Prof Watts also emphasises that efficacy is important but safety takes precedence. “Safety has not been investigated in children, pregnant women, different ethnic groups and patients with hepatic impairment or disease. Many other safety questions also need to be answered. For example, what type of off-target adverse effects might occur, particularly in patients with liver disease? Could the durability of siRNA agents have a downside, whereby any adverse effects are also long lasting? We need to know about toxic effects and how to  reverse them should they occur. But so far the trial results have been very reassuring about the safety and tolerability of these new therapeutic agents.”

Prof Watts points out that we are also yet to determine the ideal patients for the various RNA therapeutics being developed for dyslipidaemias. “For high- and very high-risk patients, such as those with severe FCS or HoFH, the indications and benefit of these therapies may be clear, but what about patients with mild forms of dyslipidaemia?
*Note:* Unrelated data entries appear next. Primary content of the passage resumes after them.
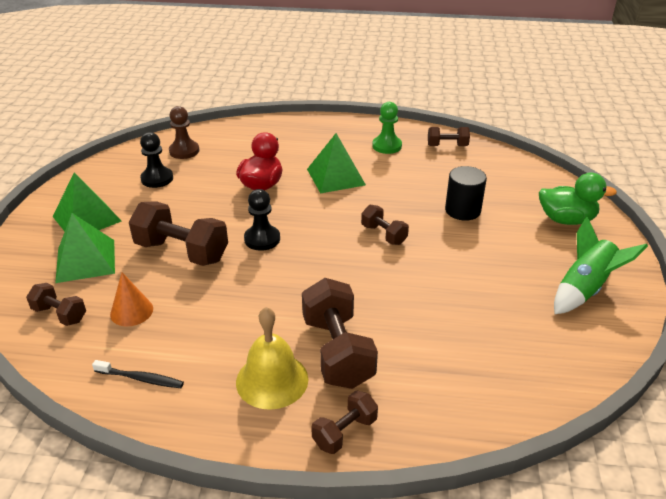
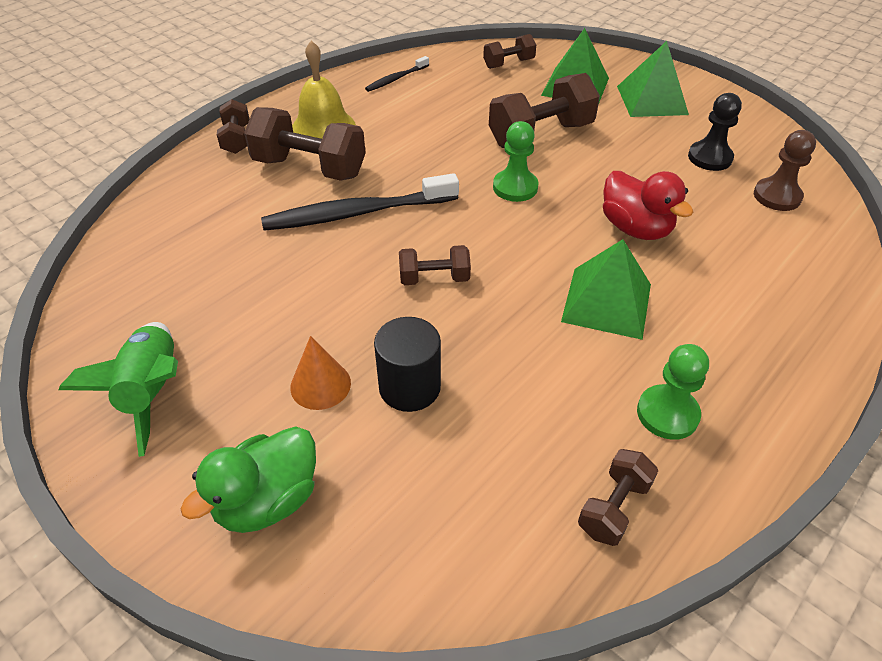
camera: 125 degrees right, 10 degrees up
orange cone [110,272,153,326] -> orange cone moved to [290,336,351,410]
black pawn [244,189,280,251] -> green pawn [493,121,538,202]
none -> black toothbrush [261,173,459,231]

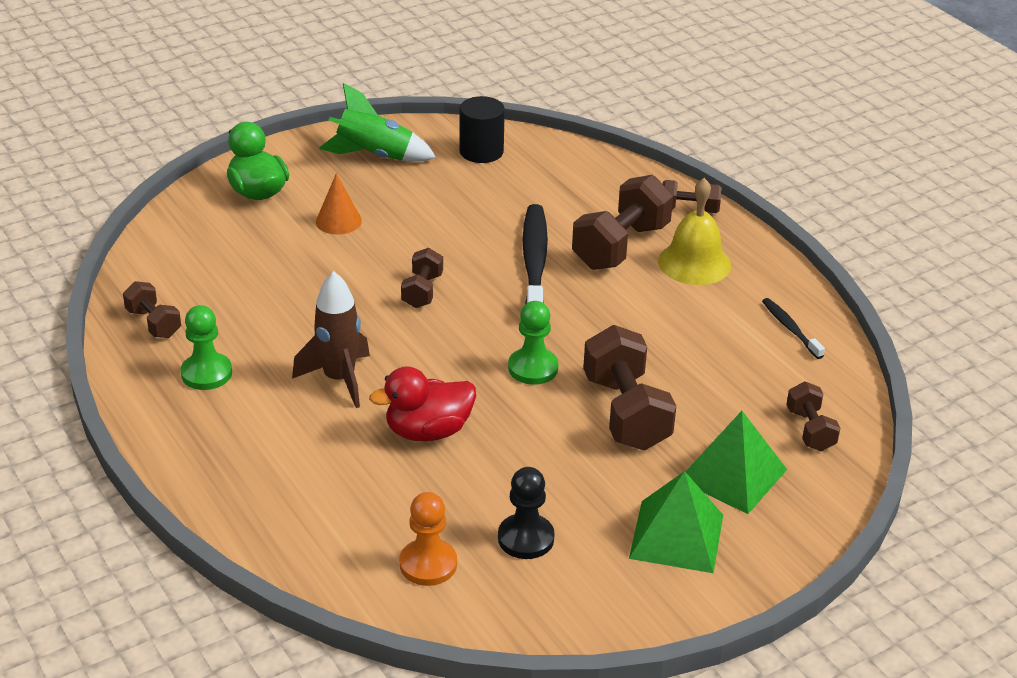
camera: 105 degrees right, 10 degrees down
black cylinder [374,317,441,412] -> black cylinder moved to [459,96,505,163]
green pyramid [561,239,651,340] -> brown rocket [292,271,370,408]
brown pawn [754,130,816,211] -> orange pawn [400,492,457,586]

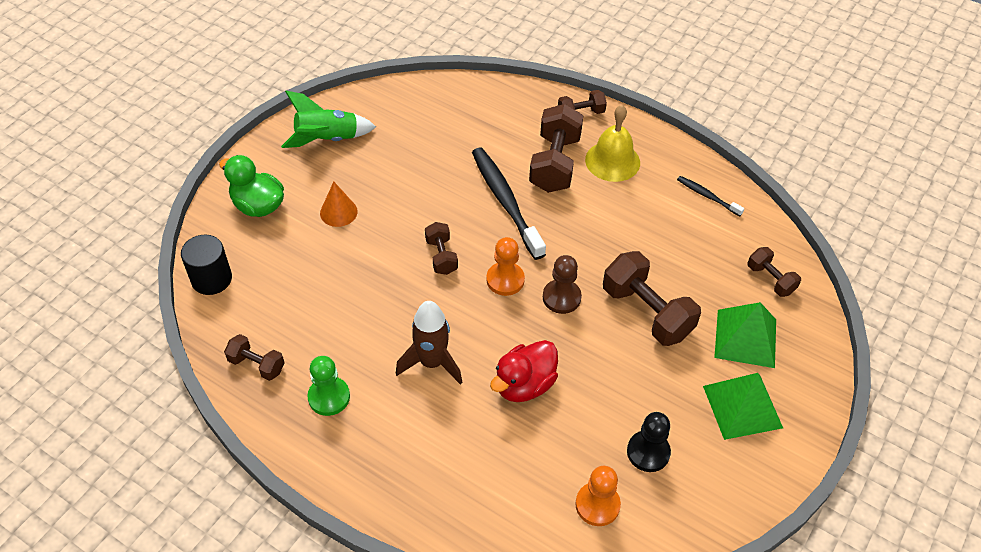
camera: 25 degrees left, 15 degrees up
black cylinder [459,96,505,163] -> black cylinder moved to [181,235,232,295]
green pawn [508,301,558,385] -> brown pawn [543,255,582,314]
none -> orange pawn [486,237,525,296]

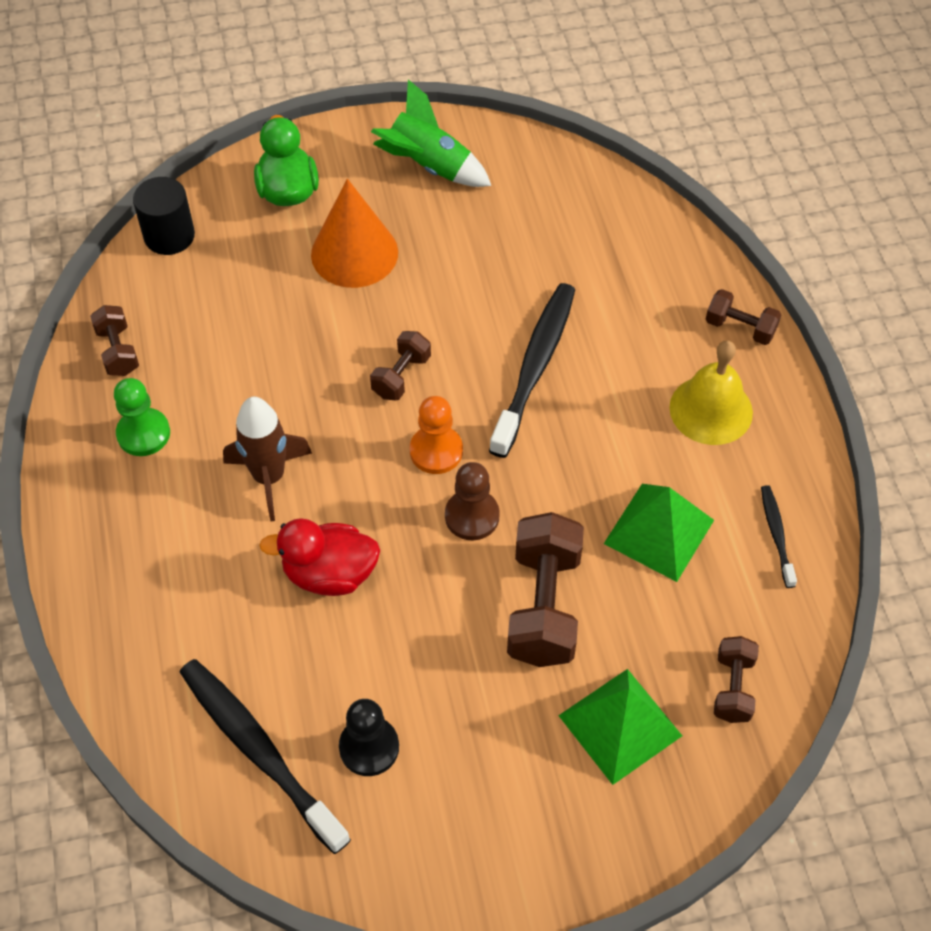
camera: 45 degrees right, 5 degrees up
orange cone [320,181,358,227] -> orange cone [311,179,398,288], size x1.74
brown dumbbell [529,104,583,193] -> none
orange pawn [575,466,621,526] -> black toothbrush [180,659,351,854]
green pyramid [703,373,783,440] -> green pyramid moved to [604,484,714,582]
Is there a role for these treatments in patients with mildly or moderately elevated plasma lipid levels who are currently receiving best standard of care or are intolerant to statins, and who may be at lower absolute risk of ASCVD? Will they be cost effective and affordable?”

“We certainly need more information on safety and tolerability of these agents, but once that’s confirmed, RNA-based therapies could have a major role  in addressing residual risk of ASCVD in many high risk patients. Successful development of RNA therapeutics will address major unmet needs in the management of dyslipidaemias, particularly the shortcomings of current agents to manage elevated TGRL and Lp(a). These new therapies could allow patients to achieve targets for LDL-C, Lp(a), and TGRL in an effective, durable and potentially safe way; this is most relevant to patients with FH, very high Lp(a), diabetic patients with residual HTG, and severe FCS.  RNA therapeutics could also overcome the problems arising from drug intolerance, poor drug adherence and persistence, and the inconvenience of having to remember to take many tablets or dozens of injections a year.”

To conclude, Prof Watts emphasises the need to ensure that the new drugs are cost effective so that all patients who need them, especially disadvantaged patients, can access them, going on to point out that “There is also the obstacle regarding awareness and education faced by very new therapies. Educating and empowering patients so they can make informed decisions, and educating clinicians so they can make effective shared decisions with their patients – these are critical issues for the success and impact of these exciting new drugs.”